◆ **Exercise goal**
Could you return every line of the material that contains the word "lines"?
---+---
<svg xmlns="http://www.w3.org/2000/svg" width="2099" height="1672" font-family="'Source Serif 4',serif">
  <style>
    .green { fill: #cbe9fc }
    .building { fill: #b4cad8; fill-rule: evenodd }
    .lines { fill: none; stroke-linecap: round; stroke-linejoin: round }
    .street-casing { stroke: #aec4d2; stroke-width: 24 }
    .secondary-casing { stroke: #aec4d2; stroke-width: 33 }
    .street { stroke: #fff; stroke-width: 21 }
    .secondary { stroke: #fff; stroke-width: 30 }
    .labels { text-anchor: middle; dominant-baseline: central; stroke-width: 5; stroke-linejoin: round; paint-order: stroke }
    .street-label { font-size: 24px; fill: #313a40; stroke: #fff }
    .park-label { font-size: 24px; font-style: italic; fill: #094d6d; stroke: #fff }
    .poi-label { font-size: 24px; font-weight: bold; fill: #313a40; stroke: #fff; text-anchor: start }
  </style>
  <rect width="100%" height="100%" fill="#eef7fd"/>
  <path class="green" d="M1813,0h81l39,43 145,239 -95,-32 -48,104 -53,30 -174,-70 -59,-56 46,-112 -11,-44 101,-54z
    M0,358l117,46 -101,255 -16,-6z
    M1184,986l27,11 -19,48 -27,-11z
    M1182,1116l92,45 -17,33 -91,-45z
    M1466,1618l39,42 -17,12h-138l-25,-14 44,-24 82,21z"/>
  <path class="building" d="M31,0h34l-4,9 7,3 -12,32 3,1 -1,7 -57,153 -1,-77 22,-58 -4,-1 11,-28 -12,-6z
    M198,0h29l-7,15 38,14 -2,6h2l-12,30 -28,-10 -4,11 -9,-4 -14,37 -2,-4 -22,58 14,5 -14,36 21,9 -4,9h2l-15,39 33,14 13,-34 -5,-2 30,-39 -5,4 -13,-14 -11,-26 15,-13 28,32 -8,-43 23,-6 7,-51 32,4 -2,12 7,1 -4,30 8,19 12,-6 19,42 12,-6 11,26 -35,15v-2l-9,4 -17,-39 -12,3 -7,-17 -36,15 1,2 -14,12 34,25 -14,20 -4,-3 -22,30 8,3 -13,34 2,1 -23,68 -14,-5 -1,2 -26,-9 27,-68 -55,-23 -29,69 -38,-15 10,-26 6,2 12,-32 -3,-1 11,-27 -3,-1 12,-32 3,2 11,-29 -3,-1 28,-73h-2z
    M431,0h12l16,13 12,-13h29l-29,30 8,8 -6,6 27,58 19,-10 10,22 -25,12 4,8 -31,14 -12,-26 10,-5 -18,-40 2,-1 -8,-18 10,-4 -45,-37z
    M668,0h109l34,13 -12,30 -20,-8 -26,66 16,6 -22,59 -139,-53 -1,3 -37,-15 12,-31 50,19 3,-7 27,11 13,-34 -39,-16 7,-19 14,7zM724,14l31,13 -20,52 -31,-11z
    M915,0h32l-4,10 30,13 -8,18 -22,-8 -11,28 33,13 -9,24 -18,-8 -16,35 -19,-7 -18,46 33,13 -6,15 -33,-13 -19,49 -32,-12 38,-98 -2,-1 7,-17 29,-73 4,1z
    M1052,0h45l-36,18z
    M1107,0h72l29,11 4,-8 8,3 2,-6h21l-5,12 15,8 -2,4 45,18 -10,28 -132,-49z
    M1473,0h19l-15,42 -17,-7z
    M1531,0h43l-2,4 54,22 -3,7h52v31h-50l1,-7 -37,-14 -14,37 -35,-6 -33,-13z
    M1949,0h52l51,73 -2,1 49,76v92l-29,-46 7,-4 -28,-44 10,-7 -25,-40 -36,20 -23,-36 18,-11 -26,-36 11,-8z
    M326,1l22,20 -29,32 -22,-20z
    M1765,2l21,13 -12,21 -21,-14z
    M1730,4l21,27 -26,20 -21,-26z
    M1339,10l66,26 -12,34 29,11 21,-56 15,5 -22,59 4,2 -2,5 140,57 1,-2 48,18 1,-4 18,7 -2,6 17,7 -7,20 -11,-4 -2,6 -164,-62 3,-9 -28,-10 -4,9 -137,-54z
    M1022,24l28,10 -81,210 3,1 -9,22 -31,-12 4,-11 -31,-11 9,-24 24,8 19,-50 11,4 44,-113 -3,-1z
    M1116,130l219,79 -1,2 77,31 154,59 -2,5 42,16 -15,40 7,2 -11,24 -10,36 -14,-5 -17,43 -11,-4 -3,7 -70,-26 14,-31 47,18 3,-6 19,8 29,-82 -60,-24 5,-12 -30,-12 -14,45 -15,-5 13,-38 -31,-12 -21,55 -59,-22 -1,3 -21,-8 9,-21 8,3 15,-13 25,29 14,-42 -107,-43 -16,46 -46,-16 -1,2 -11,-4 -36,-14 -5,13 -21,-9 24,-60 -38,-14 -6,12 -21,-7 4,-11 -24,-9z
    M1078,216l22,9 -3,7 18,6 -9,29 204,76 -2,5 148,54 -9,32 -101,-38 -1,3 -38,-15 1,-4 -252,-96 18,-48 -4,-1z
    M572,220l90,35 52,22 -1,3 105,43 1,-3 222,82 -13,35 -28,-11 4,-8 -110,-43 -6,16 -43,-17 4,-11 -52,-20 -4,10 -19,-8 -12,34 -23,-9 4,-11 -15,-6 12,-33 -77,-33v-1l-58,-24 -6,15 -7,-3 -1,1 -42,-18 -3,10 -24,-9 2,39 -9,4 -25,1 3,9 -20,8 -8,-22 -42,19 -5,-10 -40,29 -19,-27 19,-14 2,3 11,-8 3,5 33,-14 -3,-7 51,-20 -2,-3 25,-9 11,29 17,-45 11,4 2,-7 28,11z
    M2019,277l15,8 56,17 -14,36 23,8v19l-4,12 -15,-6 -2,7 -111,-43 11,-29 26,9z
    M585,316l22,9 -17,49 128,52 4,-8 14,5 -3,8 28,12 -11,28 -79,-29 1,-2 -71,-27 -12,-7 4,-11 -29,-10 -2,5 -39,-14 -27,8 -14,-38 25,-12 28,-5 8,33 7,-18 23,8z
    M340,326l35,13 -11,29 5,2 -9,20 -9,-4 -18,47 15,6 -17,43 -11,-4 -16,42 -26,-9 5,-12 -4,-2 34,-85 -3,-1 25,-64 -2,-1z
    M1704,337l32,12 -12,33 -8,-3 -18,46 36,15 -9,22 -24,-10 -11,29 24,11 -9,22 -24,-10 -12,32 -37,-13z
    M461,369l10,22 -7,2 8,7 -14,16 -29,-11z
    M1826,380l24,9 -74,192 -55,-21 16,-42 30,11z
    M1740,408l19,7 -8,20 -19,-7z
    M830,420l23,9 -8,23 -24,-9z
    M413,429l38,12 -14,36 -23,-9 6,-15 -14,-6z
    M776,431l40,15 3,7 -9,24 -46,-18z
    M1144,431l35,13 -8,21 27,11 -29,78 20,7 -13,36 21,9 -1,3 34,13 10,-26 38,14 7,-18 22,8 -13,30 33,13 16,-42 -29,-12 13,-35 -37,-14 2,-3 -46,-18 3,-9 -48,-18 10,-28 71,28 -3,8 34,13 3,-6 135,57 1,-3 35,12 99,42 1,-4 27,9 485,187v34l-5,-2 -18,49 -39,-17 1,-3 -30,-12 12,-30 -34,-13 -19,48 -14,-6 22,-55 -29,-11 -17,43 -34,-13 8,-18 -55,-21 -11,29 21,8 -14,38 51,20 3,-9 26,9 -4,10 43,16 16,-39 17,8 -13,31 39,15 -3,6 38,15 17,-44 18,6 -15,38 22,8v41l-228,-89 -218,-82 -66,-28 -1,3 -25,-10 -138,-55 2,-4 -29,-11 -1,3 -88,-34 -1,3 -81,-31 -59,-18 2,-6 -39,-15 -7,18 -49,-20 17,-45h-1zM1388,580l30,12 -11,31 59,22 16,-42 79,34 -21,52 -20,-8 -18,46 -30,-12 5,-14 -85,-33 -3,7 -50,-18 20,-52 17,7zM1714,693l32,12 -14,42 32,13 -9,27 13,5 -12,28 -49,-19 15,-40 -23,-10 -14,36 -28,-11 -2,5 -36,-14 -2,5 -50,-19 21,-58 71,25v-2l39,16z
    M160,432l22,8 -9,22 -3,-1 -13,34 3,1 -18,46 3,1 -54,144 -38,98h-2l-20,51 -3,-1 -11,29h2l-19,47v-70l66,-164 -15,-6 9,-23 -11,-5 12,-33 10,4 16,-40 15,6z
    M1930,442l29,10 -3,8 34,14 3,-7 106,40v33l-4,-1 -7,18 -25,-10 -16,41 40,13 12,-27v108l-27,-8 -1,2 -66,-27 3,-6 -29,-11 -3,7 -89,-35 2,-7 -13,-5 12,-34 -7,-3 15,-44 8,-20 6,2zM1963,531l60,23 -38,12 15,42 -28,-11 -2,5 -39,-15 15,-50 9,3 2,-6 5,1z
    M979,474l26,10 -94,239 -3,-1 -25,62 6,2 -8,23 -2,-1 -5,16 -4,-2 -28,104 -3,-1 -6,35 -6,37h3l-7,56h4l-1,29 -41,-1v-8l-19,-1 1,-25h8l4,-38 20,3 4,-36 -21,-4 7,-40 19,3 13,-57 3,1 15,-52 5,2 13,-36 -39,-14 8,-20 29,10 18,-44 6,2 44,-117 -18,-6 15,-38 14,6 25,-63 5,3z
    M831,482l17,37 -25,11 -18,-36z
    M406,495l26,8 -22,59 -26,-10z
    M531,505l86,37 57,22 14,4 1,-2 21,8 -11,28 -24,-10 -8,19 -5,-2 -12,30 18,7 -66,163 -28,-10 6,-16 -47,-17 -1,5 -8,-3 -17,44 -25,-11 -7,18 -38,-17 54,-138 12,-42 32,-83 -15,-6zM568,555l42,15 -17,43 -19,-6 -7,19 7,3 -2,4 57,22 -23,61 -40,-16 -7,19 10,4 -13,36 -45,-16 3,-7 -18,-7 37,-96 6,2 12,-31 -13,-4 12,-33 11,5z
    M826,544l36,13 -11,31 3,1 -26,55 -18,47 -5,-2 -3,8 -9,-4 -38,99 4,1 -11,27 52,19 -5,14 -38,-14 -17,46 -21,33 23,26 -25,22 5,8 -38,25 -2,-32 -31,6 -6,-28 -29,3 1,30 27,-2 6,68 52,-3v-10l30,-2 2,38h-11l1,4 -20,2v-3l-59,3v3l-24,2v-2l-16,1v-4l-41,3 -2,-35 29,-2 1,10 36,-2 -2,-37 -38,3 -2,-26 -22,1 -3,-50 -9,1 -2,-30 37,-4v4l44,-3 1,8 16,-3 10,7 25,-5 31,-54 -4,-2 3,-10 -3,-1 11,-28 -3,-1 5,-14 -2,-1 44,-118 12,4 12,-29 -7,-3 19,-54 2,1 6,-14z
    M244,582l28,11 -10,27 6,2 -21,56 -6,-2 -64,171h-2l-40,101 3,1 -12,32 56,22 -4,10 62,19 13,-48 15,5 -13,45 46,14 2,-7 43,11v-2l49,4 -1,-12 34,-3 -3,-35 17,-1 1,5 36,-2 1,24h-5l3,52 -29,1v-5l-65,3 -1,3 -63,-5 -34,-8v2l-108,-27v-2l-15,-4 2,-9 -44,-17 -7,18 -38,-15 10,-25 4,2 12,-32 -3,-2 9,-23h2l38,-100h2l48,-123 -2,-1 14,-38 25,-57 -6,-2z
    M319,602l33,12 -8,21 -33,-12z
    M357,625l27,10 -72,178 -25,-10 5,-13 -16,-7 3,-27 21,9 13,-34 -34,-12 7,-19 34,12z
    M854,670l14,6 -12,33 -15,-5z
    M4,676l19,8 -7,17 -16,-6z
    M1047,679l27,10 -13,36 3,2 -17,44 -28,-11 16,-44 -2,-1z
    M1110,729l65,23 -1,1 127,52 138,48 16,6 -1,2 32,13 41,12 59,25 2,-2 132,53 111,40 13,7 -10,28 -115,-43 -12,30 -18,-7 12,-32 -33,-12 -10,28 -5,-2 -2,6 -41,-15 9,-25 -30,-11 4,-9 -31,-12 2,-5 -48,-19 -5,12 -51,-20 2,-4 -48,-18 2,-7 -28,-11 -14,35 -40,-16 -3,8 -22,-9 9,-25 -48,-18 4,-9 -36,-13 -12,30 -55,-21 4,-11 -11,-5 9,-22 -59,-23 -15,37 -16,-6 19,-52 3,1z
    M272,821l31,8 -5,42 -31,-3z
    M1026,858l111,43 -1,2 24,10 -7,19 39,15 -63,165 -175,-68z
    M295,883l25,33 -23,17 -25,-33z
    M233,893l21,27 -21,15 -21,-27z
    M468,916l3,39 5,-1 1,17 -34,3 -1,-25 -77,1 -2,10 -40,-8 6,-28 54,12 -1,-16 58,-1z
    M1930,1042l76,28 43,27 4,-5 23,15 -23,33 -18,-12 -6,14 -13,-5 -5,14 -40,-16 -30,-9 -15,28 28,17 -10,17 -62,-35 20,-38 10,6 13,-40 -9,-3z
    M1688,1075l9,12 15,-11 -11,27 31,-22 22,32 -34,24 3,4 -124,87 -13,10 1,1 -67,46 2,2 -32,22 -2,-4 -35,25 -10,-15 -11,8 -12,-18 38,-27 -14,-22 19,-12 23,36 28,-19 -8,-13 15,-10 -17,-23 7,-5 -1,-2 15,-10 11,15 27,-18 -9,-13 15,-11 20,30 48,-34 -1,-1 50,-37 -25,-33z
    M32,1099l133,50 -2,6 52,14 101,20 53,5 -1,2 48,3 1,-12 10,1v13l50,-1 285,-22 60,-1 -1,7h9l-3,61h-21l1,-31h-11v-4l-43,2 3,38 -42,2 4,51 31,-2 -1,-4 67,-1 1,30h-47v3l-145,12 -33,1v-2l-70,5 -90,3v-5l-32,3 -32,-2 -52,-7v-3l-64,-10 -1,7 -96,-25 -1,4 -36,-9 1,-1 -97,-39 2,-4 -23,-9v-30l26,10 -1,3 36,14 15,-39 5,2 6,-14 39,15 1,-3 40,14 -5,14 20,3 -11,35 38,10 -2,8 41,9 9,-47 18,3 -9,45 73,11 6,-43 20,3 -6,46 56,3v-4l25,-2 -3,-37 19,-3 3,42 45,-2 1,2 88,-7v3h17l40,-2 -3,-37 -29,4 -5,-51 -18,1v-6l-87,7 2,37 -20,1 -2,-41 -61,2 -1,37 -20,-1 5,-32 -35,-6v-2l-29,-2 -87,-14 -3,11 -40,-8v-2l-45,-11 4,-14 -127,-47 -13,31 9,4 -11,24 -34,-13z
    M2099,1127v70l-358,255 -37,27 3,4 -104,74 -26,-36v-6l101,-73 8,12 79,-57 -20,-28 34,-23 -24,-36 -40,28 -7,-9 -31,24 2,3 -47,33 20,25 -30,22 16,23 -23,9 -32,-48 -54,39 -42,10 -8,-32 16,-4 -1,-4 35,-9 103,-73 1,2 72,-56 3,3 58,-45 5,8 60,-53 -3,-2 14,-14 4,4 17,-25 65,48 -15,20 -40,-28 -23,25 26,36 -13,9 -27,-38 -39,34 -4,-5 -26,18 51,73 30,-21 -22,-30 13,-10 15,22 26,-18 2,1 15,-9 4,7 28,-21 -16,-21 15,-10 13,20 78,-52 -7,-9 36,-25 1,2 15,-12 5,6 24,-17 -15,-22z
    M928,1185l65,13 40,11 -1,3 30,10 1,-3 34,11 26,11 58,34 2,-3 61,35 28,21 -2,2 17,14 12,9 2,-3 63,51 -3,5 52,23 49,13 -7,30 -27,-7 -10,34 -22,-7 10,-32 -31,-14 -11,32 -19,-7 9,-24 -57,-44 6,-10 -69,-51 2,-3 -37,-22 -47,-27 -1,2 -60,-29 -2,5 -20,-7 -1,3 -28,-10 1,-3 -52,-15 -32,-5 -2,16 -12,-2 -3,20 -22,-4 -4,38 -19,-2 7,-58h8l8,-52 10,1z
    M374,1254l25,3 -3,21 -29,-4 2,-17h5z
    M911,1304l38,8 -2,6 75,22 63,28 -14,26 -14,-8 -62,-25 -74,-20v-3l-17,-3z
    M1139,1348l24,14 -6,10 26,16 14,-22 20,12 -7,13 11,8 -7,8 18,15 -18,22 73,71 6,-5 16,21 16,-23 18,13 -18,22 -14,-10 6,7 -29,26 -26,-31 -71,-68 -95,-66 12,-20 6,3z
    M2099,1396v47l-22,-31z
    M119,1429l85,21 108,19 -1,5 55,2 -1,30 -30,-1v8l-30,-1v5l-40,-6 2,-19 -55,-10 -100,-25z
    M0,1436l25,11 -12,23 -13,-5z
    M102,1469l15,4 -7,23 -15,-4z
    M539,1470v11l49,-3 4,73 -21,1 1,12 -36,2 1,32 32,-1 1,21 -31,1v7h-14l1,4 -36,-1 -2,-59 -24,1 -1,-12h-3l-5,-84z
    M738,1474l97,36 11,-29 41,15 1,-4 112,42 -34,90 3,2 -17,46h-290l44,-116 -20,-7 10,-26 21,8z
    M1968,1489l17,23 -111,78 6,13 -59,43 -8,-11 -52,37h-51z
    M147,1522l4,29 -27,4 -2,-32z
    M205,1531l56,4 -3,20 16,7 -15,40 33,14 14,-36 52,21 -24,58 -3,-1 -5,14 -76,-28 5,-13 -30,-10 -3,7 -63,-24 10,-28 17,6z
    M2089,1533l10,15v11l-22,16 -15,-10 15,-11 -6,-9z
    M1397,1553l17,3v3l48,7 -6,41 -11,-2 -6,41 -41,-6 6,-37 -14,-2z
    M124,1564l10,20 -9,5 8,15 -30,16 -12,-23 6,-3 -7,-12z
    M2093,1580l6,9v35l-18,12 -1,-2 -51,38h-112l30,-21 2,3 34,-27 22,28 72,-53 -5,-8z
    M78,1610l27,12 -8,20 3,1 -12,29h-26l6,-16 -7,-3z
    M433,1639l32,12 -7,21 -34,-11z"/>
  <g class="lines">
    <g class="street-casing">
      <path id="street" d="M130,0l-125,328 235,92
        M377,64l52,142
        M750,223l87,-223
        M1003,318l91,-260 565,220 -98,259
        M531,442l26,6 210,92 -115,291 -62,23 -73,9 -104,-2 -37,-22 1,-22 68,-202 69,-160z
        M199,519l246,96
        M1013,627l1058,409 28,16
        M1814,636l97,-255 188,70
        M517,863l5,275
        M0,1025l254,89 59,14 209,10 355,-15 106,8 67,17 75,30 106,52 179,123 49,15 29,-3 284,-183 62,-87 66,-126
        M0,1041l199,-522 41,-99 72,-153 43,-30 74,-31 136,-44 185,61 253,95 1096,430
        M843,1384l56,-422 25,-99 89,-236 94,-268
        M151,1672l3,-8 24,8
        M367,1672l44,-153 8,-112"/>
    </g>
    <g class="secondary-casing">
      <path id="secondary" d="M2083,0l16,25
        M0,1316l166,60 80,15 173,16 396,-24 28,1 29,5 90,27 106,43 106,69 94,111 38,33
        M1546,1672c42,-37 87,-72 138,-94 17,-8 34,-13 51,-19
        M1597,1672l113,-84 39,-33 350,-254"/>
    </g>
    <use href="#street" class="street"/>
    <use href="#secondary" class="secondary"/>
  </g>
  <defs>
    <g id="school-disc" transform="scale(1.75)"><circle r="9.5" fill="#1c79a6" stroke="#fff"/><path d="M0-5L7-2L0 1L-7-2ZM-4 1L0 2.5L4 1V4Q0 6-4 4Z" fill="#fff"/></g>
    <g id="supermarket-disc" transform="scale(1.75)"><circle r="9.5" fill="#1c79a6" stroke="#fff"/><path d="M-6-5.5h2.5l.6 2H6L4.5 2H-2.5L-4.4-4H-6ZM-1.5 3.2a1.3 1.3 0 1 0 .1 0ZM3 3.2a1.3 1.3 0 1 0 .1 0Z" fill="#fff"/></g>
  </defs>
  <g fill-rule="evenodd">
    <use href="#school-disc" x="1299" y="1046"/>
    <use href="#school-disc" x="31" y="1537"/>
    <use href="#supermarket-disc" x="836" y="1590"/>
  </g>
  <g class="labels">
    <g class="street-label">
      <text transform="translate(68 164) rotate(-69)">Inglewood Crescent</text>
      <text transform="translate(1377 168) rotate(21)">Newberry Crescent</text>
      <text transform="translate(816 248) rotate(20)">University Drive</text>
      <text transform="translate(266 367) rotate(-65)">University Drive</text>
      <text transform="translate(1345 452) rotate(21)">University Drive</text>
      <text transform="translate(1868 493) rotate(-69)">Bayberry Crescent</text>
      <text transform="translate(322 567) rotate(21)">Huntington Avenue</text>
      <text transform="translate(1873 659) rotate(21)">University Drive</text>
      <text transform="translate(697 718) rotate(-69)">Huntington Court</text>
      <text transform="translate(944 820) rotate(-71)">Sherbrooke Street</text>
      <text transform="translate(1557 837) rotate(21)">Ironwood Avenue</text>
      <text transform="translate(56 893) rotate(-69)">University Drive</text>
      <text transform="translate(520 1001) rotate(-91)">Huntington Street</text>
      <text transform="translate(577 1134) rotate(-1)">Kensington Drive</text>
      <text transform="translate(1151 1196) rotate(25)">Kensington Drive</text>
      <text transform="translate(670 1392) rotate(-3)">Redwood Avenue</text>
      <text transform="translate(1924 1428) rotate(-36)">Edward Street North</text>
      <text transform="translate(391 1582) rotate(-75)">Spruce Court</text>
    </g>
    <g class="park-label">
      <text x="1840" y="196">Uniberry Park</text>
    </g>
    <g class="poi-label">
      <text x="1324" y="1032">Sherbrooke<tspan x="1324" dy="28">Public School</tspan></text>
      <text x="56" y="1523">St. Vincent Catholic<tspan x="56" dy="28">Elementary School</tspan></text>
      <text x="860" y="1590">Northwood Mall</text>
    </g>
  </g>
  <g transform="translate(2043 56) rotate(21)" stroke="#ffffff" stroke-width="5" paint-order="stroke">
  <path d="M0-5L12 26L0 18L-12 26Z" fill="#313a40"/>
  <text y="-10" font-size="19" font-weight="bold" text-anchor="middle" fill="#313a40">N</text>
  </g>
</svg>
---+---
◆ **Written response**
    .lines { fill: none; stroke-linecap: round; stroke-linejoin: round }
  <g class="lines">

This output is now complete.